President Muhammadu Buhari spoke to the BBC today claiming that “technically, we have won the war” against Boko Haram.
He stated that they could no longer carry out “articulated, conventional attacks.
Watch the interview:
The president and his information minister appear to be creating new meanings of “victory”. In August the president gave his military commanders a deadline of the end of December to end the insurgency. As that deadline approached, information minister Lai Mohammed was the first this week to start redefining what the end meant.
He said yesterday that “the war against Boko Haram is largely won”. In respect of the military, Mohammed added: “They have so degraded the capacity of Boko Haram that the terrorists can no longer hold on to any territory just as they can no longer carry out any spectacular attack.”
From Lai’s “largely won”, we now have the president claiming a “technical” victory. Perhaps, he meant Boko Haram were not knocked out for the count, but rather the ref had stepped in to declare a TKO.
But while Mohammed was claiming that the insurgents no longer held any territory, the president said in the interview that, from holding 16 local government areas, Boko Haram were now in “three or four”.
If we expect the Nigerian military to coordinate their attacks against the insurgents, it is reasonable to expect the government to be coordinated in the message it feeds the public.
The president’s claim that Boko Haram are defeated because they could no longer carry out conventional attacks is also highly dubious. Terrorists usually engage in asymetrical warfare because they are smaller than conventional forces and have less resources, making it necessary for them to use unconventional methods and tactics, and to hit at soft targets.
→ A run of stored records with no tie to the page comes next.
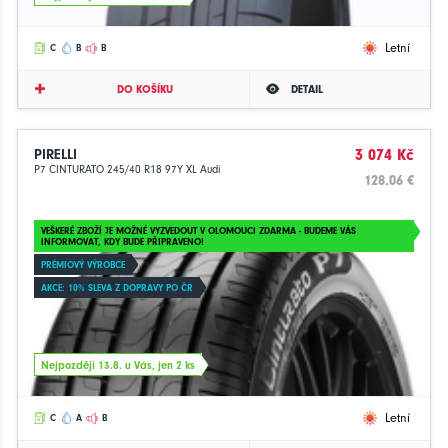
Letní
C
B
B
DO KOŠÍKU
DETAIL
PIRELLI
3 074 Kč
P7 CINTURATO 245/40 R18 97Y XL Audi
128.06 €
VEŠKERÉ ZBOŽÍ JE MOŽNÉ VYZVEDOUT V OLOMOUCI ZDARMA - BUDEME VÁS
INFORMOVAT, KDY BUDE PŘIPRAVENO!
PRÉMIOVÝ VÝROBCE
AKCE: 10% SLEVA Z DOPRAVY PO ČR
Nejpozději 13.8. u Vás, jen 2 ks
Letní
C
A
B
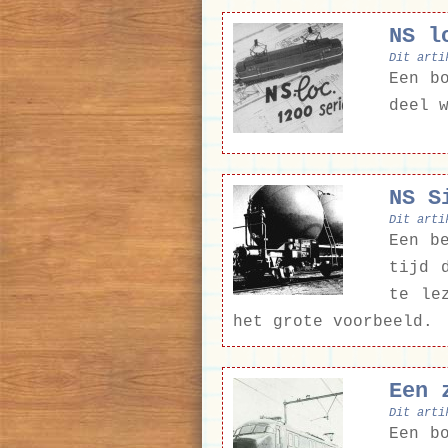
NS l
Dit arti
Een b
deel 
NS S
Dit arti
Een b
tijd 
te le
het grote voorbeeld.
Een 
Dit arti
Een b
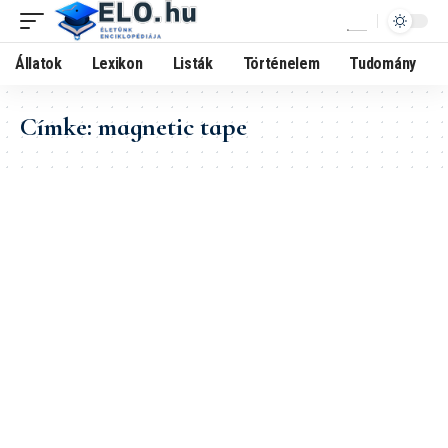
Állatok
Lexikon
Listák
Történelem
Tudomány
Címke:
magnetic tape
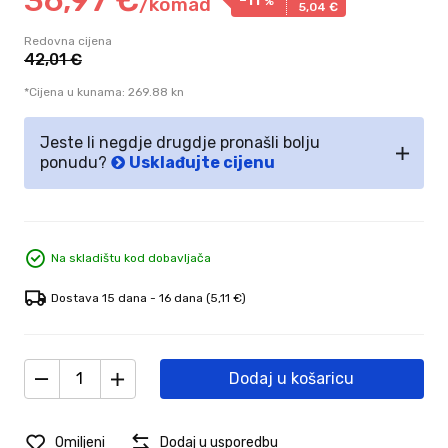
/
komad
%
5,
04
€
Redovna cijena
42,
01
€
*Cijena u kunama: 269.88 kn
Jeste li negdje drugdje pronašli bolju
ponudu?
Usklađujte cijenu
Na skladištu kod dobavljača
Dostava 15 dana - 16 dana
(5,11 €)
Dodaj u košaricu
Omiljeni
Dodaj u usporedbu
So claiming that you have defeated Boko Haram because they can no longer carry out conventional attacks is the height of folly because it is not their standard operating procedure.
It was dumb to set a deadline for defeating such an unconventional enemy, and it appears that now the deadline is approaching, even sillier statements are necessary to cover up the inability to meet a deadline that shouldn’t have been set in the first place.